Mulligan, it should be noted, was a member of Trump’s Council of Economic Advisors until 2019. His main project in the paper, which also looks at pandemic-era drug mortality, is to argue that these excess drug and alcohol deaths were driven in large part by the generous unemployment benefits and stimulus checks the federal government provided in 2020 and 2021. There’s something to this I think — plenty of research shows that when drugs and alcohol become cheaper or easier to purchase people consume more of them, with a certain percentage of those users overdosing and dying as a result.
But I suspect Mulligan’s case is overstated. To make it he builds some extremely complicated models that rest on lots of assumptions about things like how price changes affect demand for intoxicants, how people spend unexpected stimulus money, how much alcohol consumption happens at home, how much lag time you’d expect between drug use and death, the price ratio between prescription opioids and illicitly-manufactured ones, how opioid use affects worker productivity, the overall employment rate of illicit drug users, the average years of life lost by the typical drug overdose victim, the price ratio of alcohol purchased in bars to alcohol consumed at home, how the employment rate of bartenders mirrors price changes in alcohol, how the reduction of vodka prices in Russia in the early 1990s affected fatal alcohol poisoning rates, how Estonia’s entry to the European Union affected alcohol-related mortality in Finland, how well high-functioning alcoholics are able to function at work, and the value of time itself.

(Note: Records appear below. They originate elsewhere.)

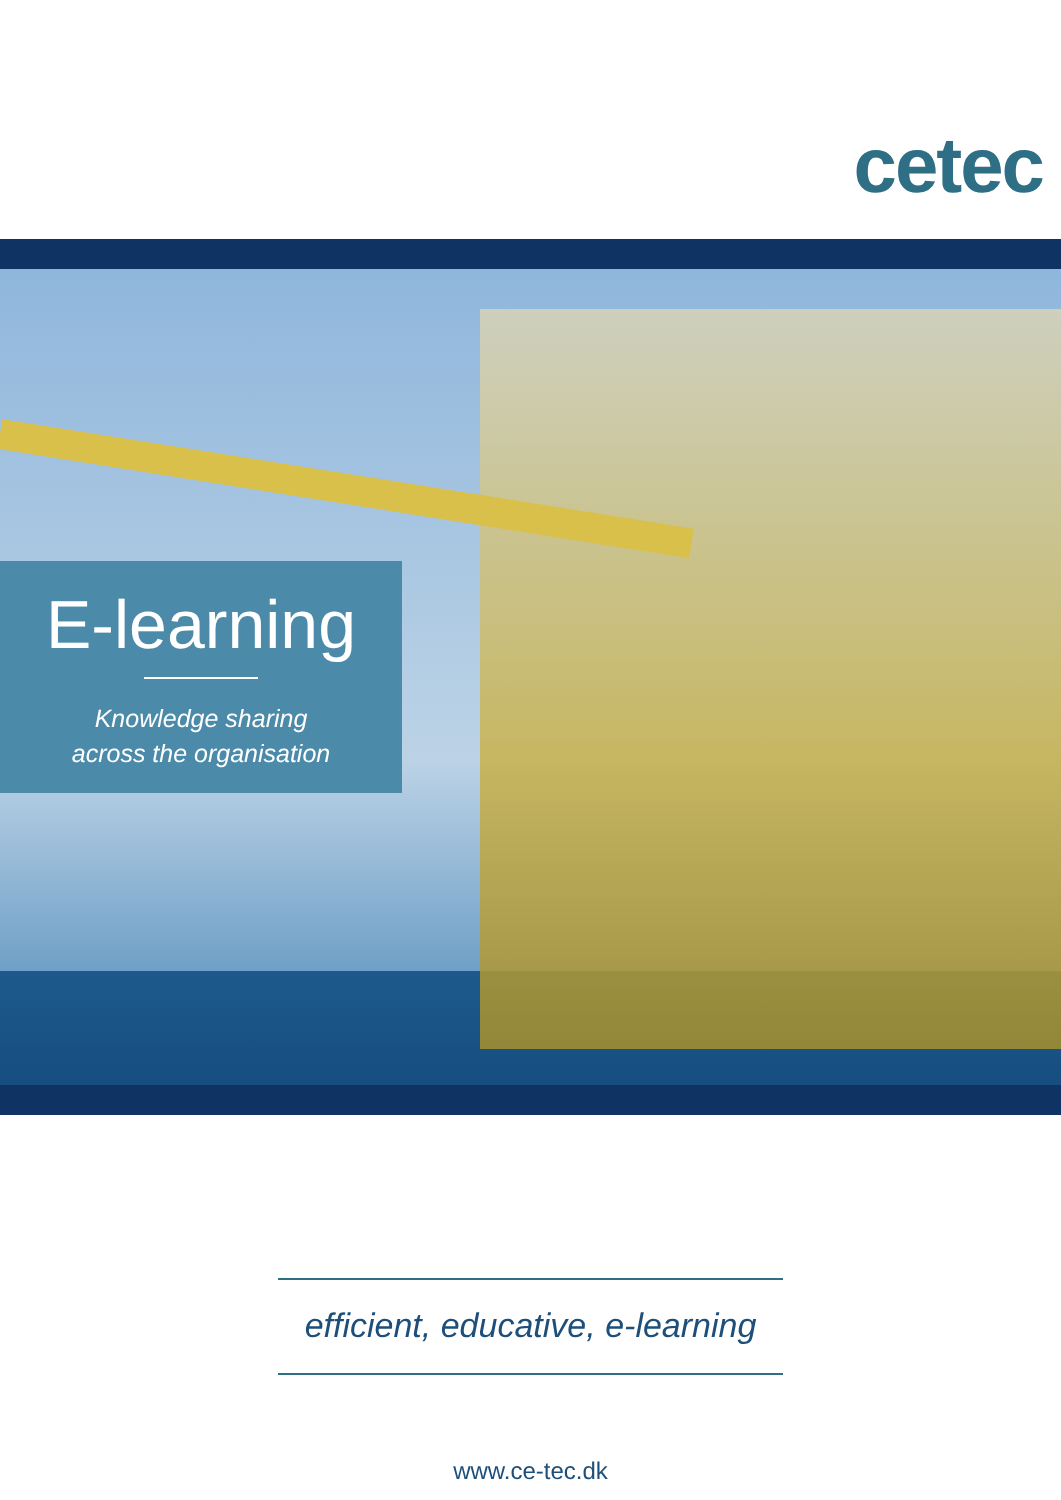cetec
E-learning
Knowledge sharing
across the organisation
efficient, educative, e-learning
www.ce-tec.dk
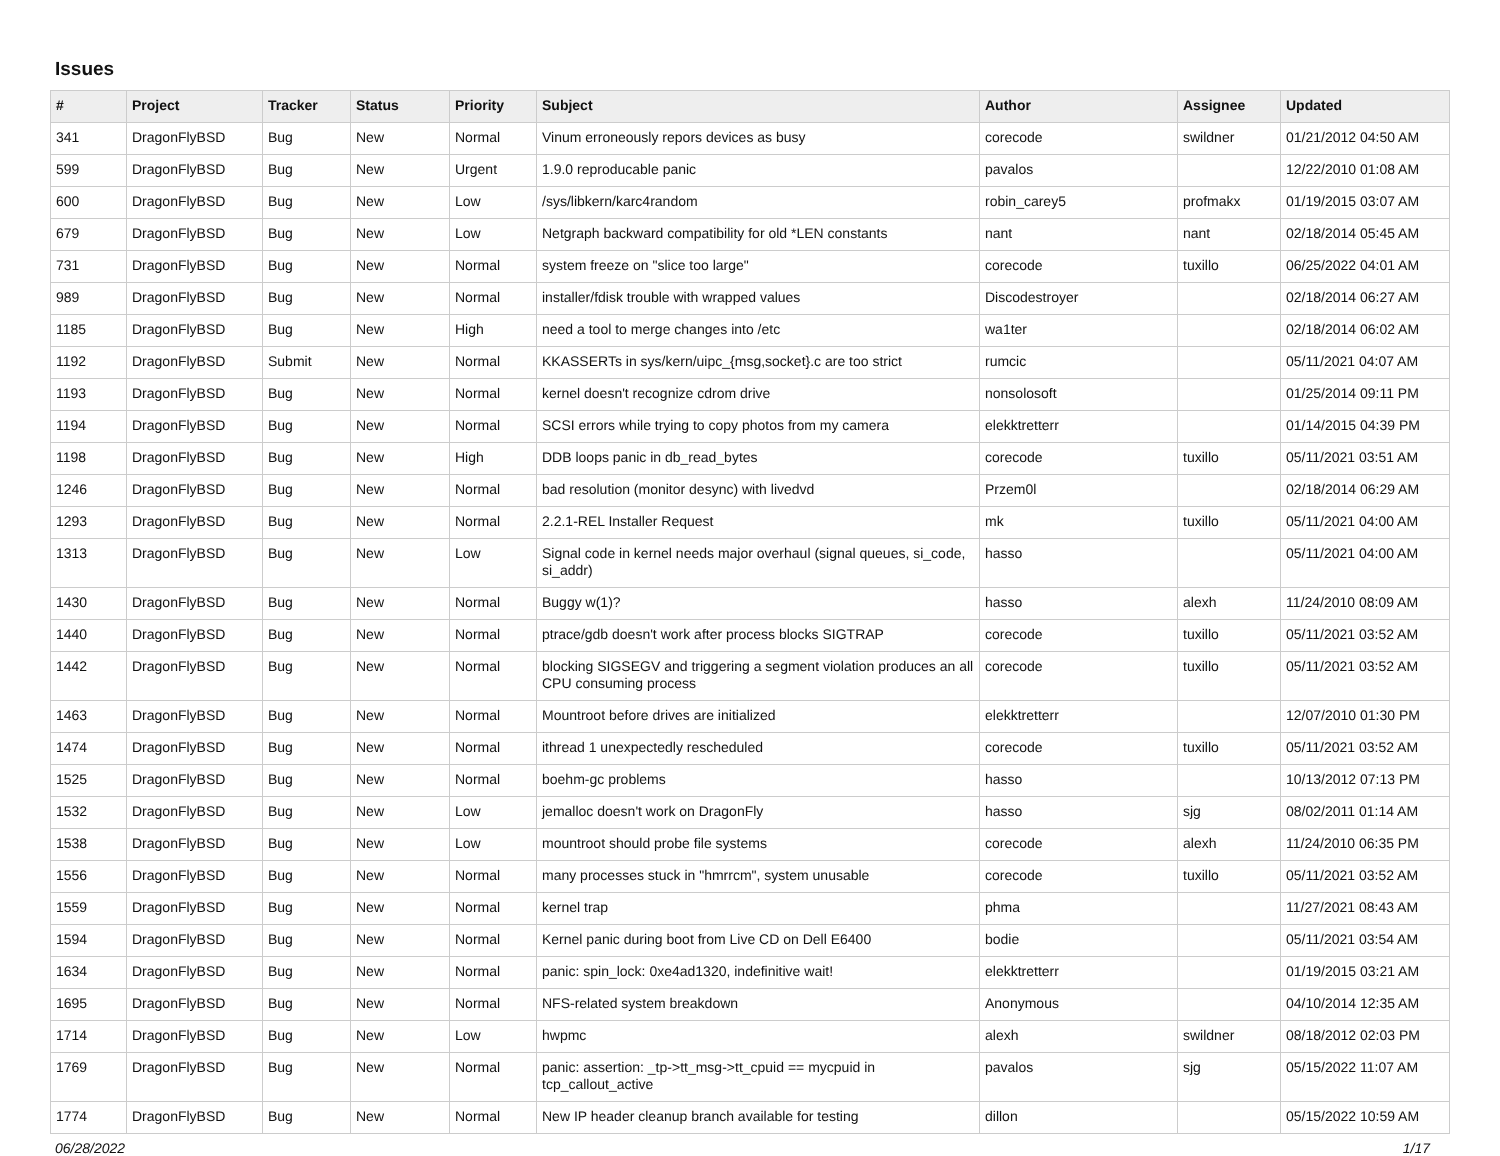Issues
| # | Project | Tracker | Status | Priority | Subject | Author | Assignee | Updated |
| --- | --- | --- | --- | --- | --- | --- | --- | --- |
| 341 | DragonFlyBSD | Bug | New | Normal | Vinum erroneously repors devices as busy | corecode | swildner | 01/21/2012 04:50 AM |
| 599 | DragonFlyBSD | Bug | New | Urgent | 1.9.0 reproducable panic | pavalos | | 12/22/2010 01:08 AM |
| 600 | DragonFlyBSD | Bug | New | Low | /sys/libkern/karc4random | robin_carey5 | profmakx | 01/19/2015 03:07 AM |
| 679 | DragonFlyBSD | Bug | New | Low | Netgraph backward compatibility for old *LEN constants | nant | nant | 02/18/2014 05:45 AM |
| 731 | DragonFlyBSD | Bug | New | Normal | system freeze on "slice too large" | corecode | tuxillo | 06/25/2022 04:01 AM |
| 989 | DragonFlyBSD | Bug | New | Normal | installer/fdisk trouble with wrapped values | Discodestroyer | | 02/18/2014 06:27 AM |
| 1185 | DragonFlyBSD | Bug | New | High | need a tool to merge changes into /etc | wa1ter | | 02/18/2014 06:02 AM |
| 1192 | DragonFlyBSD | Submit | New | Normal | KKASSERTs in sys/kern/uipc_{msg,socket}.c are too strict | rumcic | | 05/11/2021 04:07 AM |
| 1193 | DragonFlyBSD | Bug | New | Normal | kernel doesn't recognize cdrom drive | nonsolosoft | | 01/25/2014 09:11 PM |
| 1194 | DragonFlyBSD | Bug | New | Normal | SCSI errors while trying to copy photos from my camera | elekktretterr | | 01/14/2015 04:39 PM |
| 1198 | DragonFlyBSD | Bug | New | High | DDB loops panic in db_read_bytes | corecode | tuxillo | 05/11/2021 03:51 AM |
| 1246 | DragonFlyBSD | Bug | New | Normal | bad resolution (monitor desync) with livedvd | Przem0l | | 02/18/2014 06:29 AM |
| 1293 | DragonFlyBSD | Bug | New | Normal | 2.2.1-REL Installer Request | mk | tuxillo | 05/11/2021 04:00 AM |
| 1313 | DragonFlyBSD | Bug | New | Low | Signal code in kernel needs major overhaul (signal queues, si_code, si_addr) | hasso | | 05/11/2021 04:00 AM |
| 1430 | DragonFlyBSD | Bug | New | Normal | Buggy w(1)? | hasso | alexh | 11/24/2010 08:09 AM |
| 1440 | DragonFlyBSD | Bug | New | Normal | ptrace/gdb doesn't work after process blocks SIGTRAP | corecode | tuxillo | 05/11/2021 03:52 AM |
| 1442 | DragonFlyBSD | Bug | New | Normal | blocking SIGSEGV and triggering a segment violation produces an all CPU consuming process | corecode | tuxillo | 05/11/2021 03:52 AM |
| 1463 | DragonFlyBSD | Bug | New | Normal | Mountroot before drives are initialized | elekktretterr | | 12/07/2010 01:30 PM |
| 1474 | DragonFlyBSD | Bug | New | Normal | ithread 1 unexpectedly rescheduled | corecode | tuxillo | 05/11/2021 03:52 AM |
| 1525 | DragonFlyBSD | Bug | New | Normal | boehm-gc problems | hasso | | 10/13/2012 07:13 PM |
| 1532 | DragonFlyBSD | Bug | New | Low | jemalloc doesn't work on DragonFly | hasso | sjg | 08/02/2011 01:14 AM |
| 1538 | DragonFlyBSD | Bug | New | Low | mountroot should probe file systems | corecode | alexh | 11/24/2010 06:35 PM |
| 1556 | DragonFlyBSD | Bug | New | Normal | many processes stuck in "hmrrcm", system unusable | corecode | tuxillo | 05/11/2021 03:52 AM |
| 1559 | DragonFlyBSD | Bug | New | Normal | kernel trap | phma | | 11/27/2021 08:43 AM |
| 1594 | DragonFlyBSD | Bug | New | Normal | Kernel panic during boot from Live CD on Dell E6400 | bodie | | 05/11/2021 03:54 AM |
| 1634 | DragonFlyBSD | Bug | New | Normal | panic: spin_lock: 0xe4ad1320, indefinitive wait! | elekktretterr | | 01/19/2015 03:21 AM |
| 1695 | DragonFlyBSD | Bug | New | Normal | NFS-related system breakdown | Anonymous | | 04/10/2014 12:35 AM |
| 1714 | DragonFlyBSD | Bug | New | Low | hwpmc | alexh | swildner | 08/18/2012 02:03 PM |
| 1769 | DragonFlyBSD | Bug | New | Normal | panic: assertion: _tp->tt_msg->tt_cpuid == mycpuid in tcp_callout_active | pavalos | sjg | 05/15/2022 11:07 AM |
| 1774 | DragonFlyBSD | Bug | New | Normal | New IP header cleanup branch available for testing | dillon | | 05/15/2022 10:59 AM |
06/28/2022 1/17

To put it lightly there are a lot of assumptions happening here, and when you’re stacking them one on top of the other like this to build an equation I wonder how much that equation can really tell you about the state of the world. There’s a danger that you end up just rubbing a bunch of datasets together and fiddling with the parameters until you get a result that aligns with your expectations.
Economists do this sort of thing all the time and Mulligan may in fact be right, but as this paper hasn’t been through peer review I’m not inclined to take his word on things, especially since he’s a fairly ideological guy who gladly put his expertise to work for the most fundamentally dishonest president in the history of the union.
But the baseline numbers he reports — coming straight from the CDC itself — are solid. And it’s really useful to see how those numbers differ from the pre-pandemic trends.